## Request
Can you repeat the lines between the one holding "collection date: 1910-07-14" and the one holding "collector number: 2858", inclusive, switching "locality" to "place" and leaving everything else unchanged?

◇ ◇ ◇ ◇ ◇

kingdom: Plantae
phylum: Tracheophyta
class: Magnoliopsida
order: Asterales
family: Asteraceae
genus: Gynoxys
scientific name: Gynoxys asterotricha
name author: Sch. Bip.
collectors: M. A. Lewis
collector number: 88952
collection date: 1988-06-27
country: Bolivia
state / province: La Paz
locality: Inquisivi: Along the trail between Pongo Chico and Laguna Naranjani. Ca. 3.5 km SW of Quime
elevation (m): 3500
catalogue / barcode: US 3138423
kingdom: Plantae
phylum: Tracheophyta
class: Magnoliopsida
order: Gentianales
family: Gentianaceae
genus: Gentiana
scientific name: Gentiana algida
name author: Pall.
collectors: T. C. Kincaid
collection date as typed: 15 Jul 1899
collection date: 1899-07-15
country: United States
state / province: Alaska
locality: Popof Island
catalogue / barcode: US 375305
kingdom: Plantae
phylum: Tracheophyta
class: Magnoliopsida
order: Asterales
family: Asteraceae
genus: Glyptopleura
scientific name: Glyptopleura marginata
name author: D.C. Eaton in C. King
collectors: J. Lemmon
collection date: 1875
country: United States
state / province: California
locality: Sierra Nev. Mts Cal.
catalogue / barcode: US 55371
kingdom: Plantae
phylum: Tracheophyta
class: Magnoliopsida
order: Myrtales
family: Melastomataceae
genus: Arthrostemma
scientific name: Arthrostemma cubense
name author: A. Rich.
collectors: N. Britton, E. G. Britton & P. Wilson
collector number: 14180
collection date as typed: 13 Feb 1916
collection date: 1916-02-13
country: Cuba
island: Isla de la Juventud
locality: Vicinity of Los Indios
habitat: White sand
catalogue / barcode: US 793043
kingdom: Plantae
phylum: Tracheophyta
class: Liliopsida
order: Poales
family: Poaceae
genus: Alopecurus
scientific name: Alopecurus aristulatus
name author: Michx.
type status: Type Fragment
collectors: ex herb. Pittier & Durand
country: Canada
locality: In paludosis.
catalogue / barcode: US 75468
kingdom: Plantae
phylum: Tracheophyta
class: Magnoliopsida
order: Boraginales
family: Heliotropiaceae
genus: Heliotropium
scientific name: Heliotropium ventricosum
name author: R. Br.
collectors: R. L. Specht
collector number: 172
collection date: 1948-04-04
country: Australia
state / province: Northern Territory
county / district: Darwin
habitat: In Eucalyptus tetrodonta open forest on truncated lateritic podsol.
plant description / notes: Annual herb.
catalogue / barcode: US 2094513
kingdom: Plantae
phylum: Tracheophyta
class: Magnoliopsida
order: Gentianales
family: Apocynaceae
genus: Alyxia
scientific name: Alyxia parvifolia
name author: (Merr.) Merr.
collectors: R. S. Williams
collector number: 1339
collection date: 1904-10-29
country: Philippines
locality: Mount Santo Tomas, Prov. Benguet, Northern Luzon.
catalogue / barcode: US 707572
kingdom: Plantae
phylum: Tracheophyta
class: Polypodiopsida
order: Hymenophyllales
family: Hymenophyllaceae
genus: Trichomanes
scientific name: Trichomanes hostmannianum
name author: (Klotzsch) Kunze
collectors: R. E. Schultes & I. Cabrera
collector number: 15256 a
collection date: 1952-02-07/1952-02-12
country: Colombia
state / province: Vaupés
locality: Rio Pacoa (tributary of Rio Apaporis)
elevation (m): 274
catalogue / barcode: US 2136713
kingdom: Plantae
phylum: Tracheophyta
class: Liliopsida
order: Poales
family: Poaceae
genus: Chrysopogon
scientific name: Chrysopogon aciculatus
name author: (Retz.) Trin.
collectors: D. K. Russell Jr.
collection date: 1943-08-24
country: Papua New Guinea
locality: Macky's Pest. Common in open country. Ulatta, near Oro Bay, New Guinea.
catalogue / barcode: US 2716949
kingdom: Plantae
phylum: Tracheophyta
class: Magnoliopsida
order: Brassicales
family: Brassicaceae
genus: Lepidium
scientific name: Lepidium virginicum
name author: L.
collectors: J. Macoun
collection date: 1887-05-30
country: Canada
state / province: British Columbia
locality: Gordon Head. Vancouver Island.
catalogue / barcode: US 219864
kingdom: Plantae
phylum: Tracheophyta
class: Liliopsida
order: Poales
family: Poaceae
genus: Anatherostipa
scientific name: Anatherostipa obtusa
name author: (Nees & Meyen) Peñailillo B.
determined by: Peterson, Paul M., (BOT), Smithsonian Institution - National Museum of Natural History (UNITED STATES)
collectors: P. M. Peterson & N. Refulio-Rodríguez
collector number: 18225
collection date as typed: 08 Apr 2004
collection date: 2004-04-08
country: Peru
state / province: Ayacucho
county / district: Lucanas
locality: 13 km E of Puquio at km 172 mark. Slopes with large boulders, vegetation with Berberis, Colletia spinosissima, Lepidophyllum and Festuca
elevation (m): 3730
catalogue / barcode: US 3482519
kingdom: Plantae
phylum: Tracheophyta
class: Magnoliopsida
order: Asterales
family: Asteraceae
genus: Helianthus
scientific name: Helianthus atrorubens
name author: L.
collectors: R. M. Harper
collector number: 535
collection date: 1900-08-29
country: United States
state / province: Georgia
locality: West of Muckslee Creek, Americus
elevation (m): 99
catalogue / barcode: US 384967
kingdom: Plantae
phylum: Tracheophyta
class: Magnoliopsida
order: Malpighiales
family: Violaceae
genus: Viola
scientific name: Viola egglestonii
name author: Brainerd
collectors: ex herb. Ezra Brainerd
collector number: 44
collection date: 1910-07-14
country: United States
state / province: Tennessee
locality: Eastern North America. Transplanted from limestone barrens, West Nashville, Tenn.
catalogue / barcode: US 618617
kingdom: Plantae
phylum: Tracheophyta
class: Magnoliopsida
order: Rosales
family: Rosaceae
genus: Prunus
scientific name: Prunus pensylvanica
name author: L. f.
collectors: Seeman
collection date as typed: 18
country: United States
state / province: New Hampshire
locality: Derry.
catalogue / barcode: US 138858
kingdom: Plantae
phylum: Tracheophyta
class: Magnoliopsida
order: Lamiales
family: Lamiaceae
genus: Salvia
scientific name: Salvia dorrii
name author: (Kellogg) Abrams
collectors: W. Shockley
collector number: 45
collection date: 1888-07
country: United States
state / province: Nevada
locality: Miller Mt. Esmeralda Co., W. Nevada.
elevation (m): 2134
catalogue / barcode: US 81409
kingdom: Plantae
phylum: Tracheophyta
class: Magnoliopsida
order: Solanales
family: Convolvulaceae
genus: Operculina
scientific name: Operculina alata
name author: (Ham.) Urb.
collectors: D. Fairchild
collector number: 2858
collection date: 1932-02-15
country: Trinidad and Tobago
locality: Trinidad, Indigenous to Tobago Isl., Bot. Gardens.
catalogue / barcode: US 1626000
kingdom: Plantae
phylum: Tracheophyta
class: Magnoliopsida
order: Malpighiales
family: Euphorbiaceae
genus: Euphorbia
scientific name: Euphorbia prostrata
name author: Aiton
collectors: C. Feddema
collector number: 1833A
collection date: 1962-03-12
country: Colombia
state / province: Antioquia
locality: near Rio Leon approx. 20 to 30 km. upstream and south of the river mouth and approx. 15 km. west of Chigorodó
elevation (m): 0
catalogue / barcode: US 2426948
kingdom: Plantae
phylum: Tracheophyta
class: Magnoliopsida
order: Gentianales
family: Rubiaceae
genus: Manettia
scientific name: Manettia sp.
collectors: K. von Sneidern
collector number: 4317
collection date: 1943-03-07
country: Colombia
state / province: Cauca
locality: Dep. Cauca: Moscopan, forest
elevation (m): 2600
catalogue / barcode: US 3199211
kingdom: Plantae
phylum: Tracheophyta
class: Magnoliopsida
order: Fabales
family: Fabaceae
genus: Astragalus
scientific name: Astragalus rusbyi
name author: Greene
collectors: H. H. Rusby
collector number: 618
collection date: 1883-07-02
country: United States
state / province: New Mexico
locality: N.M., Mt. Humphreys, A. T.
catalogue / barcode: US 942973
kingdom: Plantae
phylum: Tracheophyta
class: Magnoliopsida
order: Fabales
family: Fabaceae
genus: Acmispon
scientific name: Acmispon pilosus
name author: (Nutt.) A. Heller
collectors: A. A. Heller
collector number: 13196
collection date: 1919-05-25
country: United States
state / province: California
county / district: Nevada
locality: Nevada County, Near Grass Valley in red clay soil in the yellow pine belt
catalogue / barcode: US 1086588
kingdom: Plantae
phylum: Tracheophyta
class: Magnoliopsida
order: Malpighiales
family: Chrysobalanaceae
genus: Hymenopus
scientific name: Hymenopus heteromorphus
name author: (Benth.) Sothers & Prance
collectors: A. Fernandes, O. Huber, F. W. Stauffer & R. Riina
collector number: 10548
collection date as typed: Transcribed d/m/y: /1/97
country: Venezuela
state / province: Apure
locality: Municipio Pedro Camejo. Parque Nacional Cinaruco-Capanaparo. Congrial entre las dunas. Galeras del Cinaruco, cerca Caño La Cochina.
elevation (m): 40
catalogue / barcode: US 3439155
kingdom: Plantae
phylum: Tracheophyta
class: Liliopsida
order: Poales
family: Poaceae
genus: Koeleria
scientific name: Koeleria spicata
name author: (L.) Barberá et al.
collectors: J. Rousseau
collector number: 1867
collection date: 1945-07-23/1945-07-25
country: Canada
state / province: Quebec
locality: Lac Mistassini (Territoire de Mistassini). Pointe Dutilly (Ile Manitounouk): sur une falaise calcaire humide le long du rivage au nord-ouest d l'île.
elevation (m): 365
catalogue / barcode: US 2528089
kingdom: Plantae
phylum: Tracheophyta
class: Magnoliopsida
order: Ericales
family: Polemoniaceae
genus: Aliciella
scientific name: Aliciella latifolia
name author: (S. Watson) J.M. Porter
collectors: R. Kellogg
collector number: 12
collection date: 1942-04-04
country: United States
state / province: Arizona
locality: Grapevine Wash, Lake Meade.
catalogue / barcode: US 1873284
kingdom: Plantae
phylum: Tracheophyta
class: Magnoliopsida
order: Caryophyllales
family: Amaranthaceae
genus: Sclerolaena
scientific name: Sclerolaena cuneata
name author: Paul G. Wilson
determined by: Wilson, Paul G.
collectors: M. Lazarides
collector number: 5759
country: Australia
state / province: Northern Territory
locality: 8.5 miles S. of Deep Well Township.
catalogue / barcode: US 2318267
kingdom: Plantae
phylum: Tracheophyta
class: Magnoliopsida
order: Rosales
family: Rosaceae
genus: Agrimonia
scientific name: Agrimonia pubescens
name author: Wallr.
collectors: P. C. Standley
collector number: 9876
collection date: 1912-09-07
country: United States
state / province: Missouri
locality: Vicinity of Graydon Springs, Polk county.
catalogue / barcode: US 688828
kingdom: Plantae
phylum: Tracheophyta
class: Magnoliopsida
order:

◇ ◇ ◇ ◇ ◇

## The output
collection date: 1910-07-14
country: United States
state / province: Tennessee
place: Eastern North America. Transplanted from limestone barrens, West Nashville, Tenn.
catalogue / barcode: US 618617
kingdom: Plantae
phylum: Tracheophyta
class: Magnoliopsida
order: Rosales
family: Rosaceae
genus: Prunus
scientific name: Prunus pensylvanica
name author: L. f.
collectors: Seeman
collection date as typed: 18
country: United States
state / province: New Hampshire
place: Derry.
catalogue / barcode: US 138858
kingdom: Plantae
phylum: Tracheophyta
class: Magnoliopsida
order: Lamiales
family: Lamiaceae
genus: Salvia
scientific name: Salvia dorrii
name author: (Kellogg) Abrams
collectors: W. Shockley
collector number: 45
collection date: 1888-07
country: United States
state / province: Nevada
place: Miller Mt. Esmeralda Co., W. Nevada.
elevation (m): 2134
catalogue / barcode: US 81409
kingdom: Plantae
phylum: Tracheophyta
class: Magnoliopsida
order: Solanales
family: Convolvulaceae
genus: Operculina
scientific name: Operculina alata
name author: (Ham.) Urb.
collectors: D. Fairchild
collector number: 2858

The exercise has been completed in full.